**WHAT IS REQUIRED:** Lines with the string "right" must each be copied from the listing.

**DATA RECORDS:**
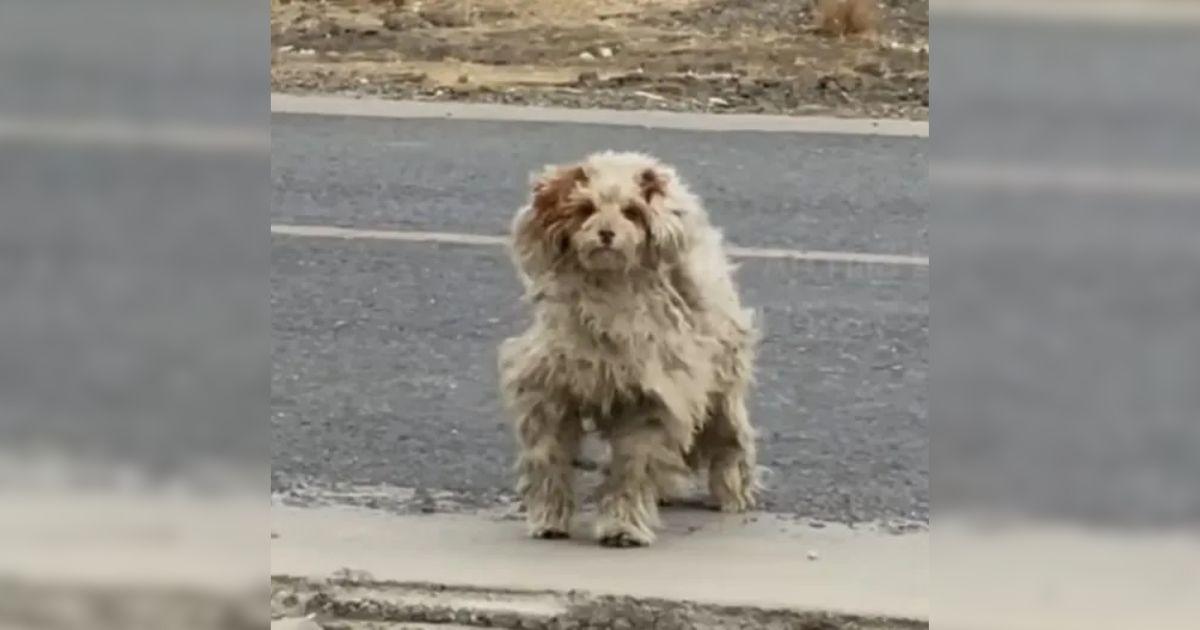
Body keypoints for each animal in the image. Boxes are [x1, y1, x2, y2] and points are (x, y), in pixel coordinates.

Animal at [496, 151, 758, 544]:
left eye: (632, 211)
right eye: (585, 208)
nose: (606, 233)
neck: (609, 293)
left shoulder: (652, 398)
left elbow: (632, 466)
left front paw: (624, 525)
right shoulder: (549, 388)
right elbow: (548, 456)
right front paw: (549, 518)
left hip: (721, 382)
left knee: (731, 437)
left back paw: (732, 491)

**FINISHED TASK:**
right eye: (585, 208)
right shoulder: (549, 388)
right elbow: (548, 456)
right front paw: (549, 518)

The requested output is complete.